WASHINGTON — Senate Majority Leader Bob Dole (R-Kan.) said Sunday that he expects the Senate to vote this week on a controversial judicial nominee, Daniel A. Manion, and he predicted the South Bend, Ind., lawyer will be confirmed to a seat on the federal appeals court in Chicago in an extremely close vote.
"We will be successful on the Manion vote," Dole said, although "it's close--it's very close."
Dole, speaking on CBS Television's "Face the Nation," added: "I want to make certain everyone is in town--this is one of those votes where, if somebody breaks their leg on the way to the Senate floor, I'm going to have to have a postponement. It's that close."
Dole, who had earlier threatened to block a Senate vote on the nomination and allow Manion to take office automatically after the 99th Congress has adjourned, said Sunday that he now plans to bring the nomination before the Senate later this week.
Attacked by Democrats
"In my view, we ought to bring it up and dispose of it," he said.
Manion has been attacked by Senate Democrats for having taken extreme positions supporting the right-wing John Birch Society and for defying Supreme Court decisions.
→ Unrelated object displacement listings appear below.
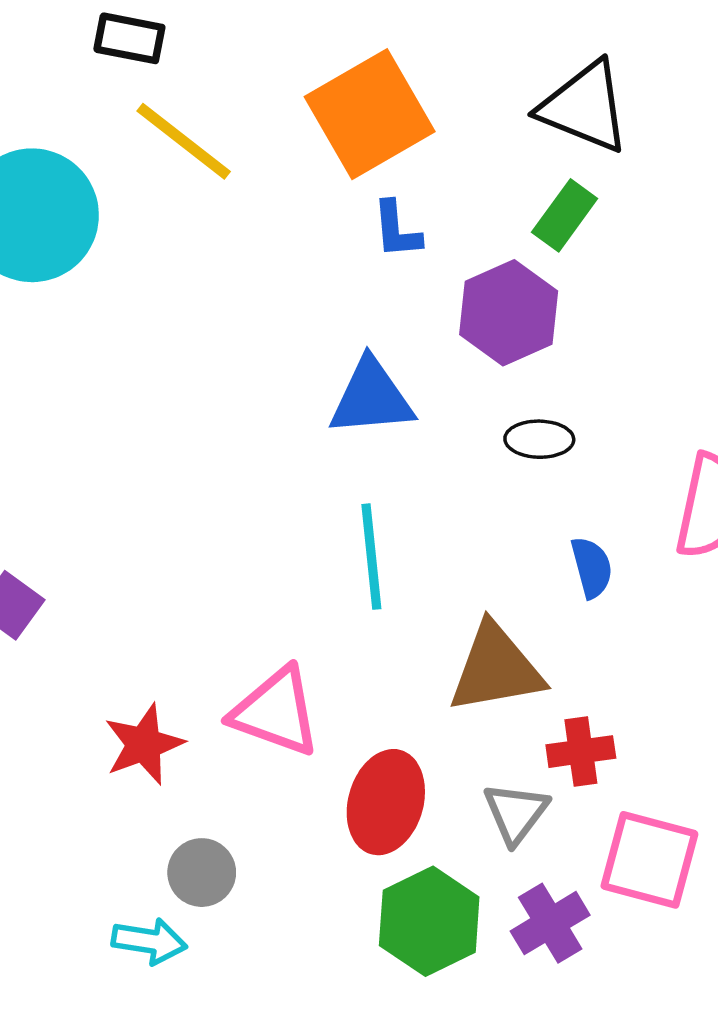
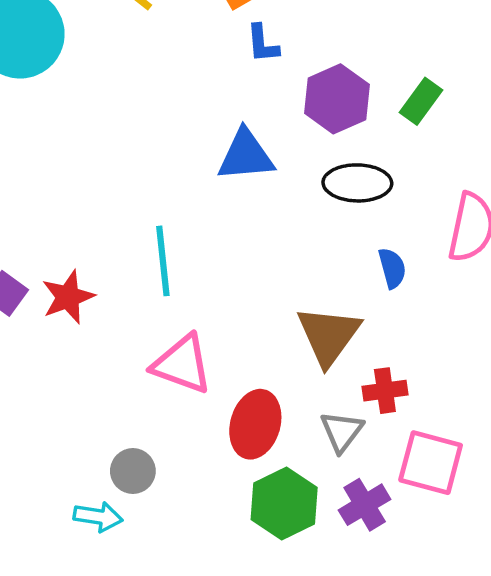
green rectangle: (565, 215) -> (421, 101), moved
black ellipse: (539, 439) -> (357, 183), size x1.5
cyan line: (371, 557) -> (163, 261), moved
brown triangle: (496, 668) -> (329, 335), turned -44
red star: (144, 744) -> (68, 297), moved

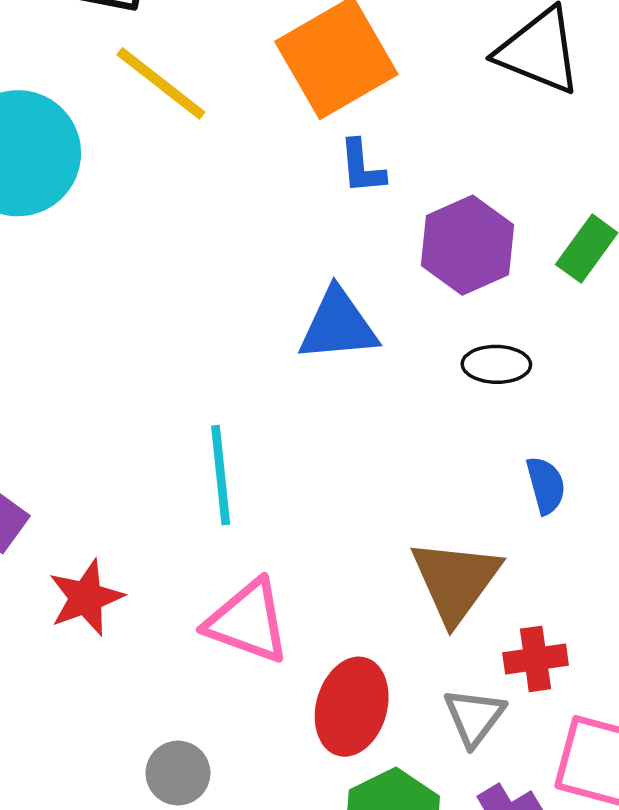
black ellipse: (357, 183) -> (496, 364), size x0.7
red star: (68, 297) -> (86, 598), moved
His appointment has been strenuously opposed by the 1,400-member Chicago Council of Lawyers, which has charged that Manion "would not be able to deal adequately with the difficult legal issues that are routinely presented" to the appeals court.
The American Bar Assn. has rated Manion "qualified," the lowest of three passing grades.
Many attorneys and judges in Indiana and Illinois have rallied to Manion's defense, saying he has behaved professionally and is the victim of a political battle in the Senate.
Dole accused Senate Democrats of trying to gain "political mileage" by fighting the Manion nomination.
'Shouldn't Be Close'
"It shouldn't be close--it ought to be a wide margin for Mr. Manion," Dole said. "But I think the stakes are not Mr. Manion. The stakes are who's going to control the Senate, and can the Democrats get any political mileage out of torpedoing some young man from Indiana because he's a small-town lawyer, even though he has a qualified recommendation from the American Bar Assn.?"
Meanwhile, on the subject of South Africa, Dole said President Reagan should not meet with representatives of the outlawed African National Congress--which is seeking to overthrow the government there--but suggested that some communication begin.
"I know there are some who would want no liaison with the ANC because of so-called, not only so-called, but Communist ties," Dole said. "But it would seem to me that we're not going to be able to resolve the serious problem there unless there is some dialogue."
Dole said he would make clear to Reagan today "that there is a lot of bipartisan concern" regarding Administration policy toward South Africa and his opposition to economic sanctions against that country.
Dole said he will probably decide "next March or April" whether he will run for President in 1988.
"I'm running for reelection this year. I have to be a good senator from my state and will be," he said.